DATA PROVIDED:
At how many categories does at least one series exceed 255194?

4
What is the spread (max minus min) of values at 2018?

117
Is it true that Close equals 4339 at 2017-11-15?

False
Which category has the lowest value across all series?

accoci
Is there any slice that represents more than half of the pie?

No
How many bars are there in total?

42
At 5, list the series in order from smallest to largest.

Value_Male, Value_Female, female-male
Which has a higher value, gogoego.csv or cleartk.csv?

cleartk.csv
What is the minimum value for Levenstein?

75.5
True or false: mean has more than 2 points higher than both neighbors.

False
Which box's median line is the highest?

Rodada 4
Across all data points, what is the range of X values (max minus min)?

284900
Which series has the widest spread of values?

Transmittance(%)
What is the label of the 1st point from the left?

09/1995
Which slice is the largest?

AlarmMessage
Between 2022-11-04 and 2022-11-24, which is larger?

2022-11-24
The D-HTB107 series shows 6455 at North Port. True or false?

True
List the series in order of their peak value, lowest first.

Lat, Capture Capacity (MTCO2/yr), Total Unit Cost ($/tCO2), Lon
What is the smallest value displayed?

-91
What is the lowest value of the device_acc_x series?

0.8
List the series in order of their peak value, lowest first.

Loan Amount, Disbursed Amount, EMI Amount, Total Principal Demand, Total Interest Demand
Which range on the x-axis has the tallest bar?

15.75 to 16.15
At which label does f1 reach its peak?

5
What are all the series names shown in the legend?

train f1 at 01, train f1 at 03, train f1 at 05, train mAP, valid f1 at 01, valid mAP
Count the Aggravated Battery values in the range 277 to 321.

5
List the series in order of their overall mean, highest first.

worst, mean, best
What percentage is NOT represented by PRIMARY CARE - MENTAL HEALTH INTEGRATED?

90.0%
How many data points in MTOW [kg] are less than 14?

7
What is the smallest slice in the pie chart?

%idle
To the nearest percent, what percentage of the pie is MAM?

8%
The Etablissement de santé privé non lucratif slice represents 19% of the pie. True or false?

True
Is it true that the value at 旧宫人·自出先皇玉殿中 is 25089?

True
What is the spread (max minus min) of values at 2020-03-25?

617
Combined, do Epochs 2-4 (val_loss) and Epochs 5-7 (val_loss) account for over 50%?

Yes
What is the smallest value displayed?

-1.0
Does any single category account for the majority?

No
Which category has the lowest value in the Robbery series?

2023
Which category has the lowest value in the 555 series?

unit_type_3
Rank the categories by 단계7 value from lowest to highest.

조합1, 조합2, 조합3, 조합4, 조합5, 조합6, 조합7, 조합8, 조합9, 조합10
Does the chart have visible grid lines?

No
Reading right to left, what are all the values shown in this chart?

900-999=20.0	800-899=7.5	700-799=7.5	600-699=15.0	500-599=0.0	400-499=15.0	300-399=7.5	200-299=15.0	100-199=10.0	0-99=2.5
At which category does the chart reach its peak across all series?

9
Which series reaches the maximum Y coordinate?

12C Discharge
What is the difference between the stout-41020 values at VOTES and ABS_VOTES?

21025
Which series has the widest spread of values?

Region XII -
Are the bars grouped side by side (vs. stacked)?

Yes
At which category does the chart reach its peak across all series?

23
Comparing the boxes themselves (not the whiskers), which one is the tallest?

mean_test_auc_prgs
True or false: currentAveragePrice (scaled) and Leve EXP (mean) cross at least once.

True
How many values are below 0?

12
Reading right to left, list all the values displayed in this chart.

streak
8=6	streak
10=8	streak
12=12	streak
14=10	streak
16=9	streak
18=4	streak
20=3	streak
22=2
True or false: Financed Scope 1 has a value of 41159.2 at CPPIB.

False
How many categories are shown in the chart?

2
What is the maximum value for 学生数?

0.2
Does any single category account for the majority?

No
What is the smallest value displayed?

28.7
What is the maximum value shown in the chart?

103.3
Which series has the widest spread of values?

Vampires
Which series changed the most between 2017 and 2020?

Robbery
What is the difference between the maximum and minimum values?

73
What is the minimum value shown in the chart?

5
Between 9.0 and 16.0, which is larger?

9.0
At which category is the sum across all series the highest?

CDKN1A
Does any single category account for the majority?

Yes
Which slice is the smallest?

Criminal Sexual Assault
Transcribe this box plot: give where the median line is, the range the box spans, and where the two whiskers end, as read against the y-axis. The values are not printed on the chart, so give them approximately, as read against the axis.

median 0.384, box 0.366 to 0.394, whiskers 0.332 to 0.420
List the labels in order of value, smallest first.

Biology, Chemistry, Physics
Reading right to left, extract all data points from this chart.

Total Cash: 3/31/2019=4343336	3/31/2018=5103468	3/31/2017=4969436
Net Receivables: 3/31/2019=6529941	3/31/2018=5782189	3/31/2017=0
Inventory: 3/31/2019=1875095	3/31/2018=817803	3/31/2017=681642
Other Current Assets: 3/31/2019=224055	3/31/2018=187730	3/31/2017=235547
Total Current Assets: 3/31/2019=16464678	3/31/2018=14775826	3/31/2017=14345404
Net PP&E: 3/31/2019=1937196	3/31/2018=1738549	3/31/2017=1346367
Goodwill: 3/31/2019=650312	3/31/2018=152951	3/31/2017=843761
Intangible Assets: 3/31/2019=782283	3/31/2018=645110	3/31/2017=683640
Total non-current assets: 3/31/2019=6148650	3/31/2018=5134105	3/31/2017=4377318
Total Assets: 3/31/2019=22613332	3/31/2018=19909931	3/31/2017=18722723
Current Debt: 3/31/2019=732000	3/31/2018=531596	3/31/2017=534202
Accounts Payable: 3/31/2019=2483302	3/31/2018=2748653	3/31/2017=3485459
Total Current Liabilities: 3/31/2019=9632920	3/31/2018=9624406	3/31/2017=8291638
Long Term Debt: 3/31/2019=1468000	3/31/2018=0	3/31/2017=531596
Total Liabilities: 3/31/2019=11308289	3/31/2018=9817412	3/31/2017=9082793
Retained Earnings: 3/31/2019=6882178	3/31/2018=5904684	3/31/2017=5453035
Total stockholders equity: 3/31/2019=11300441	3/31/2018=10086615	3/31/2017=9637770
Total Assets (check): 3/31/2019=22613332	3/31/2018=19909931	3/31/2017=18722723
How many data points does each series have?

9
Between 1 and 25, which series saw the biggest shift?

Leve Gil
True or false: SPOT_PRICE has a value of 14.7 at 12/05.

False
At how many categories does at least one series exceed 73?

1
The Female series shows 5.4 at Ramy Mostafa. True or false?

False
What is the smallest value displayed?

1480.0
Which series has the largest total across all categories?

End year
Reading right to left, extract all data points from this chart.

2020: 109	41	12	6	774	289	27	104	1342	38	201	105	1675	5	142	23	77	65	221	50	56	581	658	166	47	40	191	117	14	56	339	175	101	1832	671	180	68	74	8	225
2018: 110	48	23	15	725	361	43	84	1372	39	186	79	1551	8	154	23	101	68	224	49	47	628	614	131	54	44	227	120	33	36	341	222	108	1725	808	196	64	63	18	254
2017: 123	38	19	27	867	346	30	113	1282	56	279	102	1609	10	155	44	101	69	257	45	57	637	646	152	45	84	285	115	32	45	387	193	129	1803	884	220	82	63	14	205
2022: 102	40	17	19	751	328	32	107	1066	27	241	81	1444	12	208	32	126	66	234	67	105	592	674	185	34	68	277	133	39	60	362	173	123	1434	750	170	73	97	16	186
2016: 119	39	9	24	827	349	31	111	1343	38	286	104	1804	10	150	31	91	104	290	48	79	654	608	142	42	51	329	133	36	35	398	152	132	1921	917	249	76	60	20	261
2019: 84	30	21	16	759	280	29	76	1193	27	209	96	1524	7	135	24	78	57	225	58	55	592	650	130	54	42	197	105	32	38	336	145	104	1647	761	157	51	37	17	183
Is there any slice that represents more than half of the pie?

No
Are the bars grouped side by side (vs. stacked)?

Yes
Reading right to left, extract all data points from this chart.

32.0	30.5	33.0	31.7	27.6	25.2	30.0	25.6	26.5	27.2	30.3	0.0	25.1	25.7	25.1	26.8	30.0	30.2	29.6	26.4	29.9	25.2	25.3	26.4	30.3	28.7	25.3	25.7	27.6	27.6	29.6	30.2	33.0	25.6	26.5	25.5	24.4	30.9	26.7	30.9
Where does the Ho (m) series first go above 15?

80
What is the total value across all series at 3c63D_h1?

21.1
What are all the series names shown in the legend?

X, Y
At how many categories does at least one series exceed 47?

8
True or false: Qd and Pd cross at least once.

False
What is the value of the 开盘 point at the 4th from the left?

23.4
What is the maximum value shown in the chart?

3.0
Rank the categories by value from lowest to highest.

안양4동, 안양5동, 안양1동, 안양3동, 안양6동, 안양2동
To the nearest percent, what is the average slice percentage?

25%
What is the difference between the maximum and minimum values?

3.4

TASK DETAILS:
Please copy out the rows verbatim, starting from the first one and ending with the line that contains "How many bars are there in total?", including that line.

EXERCISE RESPONSE:
At how many categories does at least one series exceed 255194?

4
What is the spread (max minus min) of values at 2018?

117
Is it true that Close equals 4339 at 2017-11-15?

False
Which category has the lowest value across all series?

accoci
Is there any slice that represents more than half of the pie?

No
How many bars are there in total?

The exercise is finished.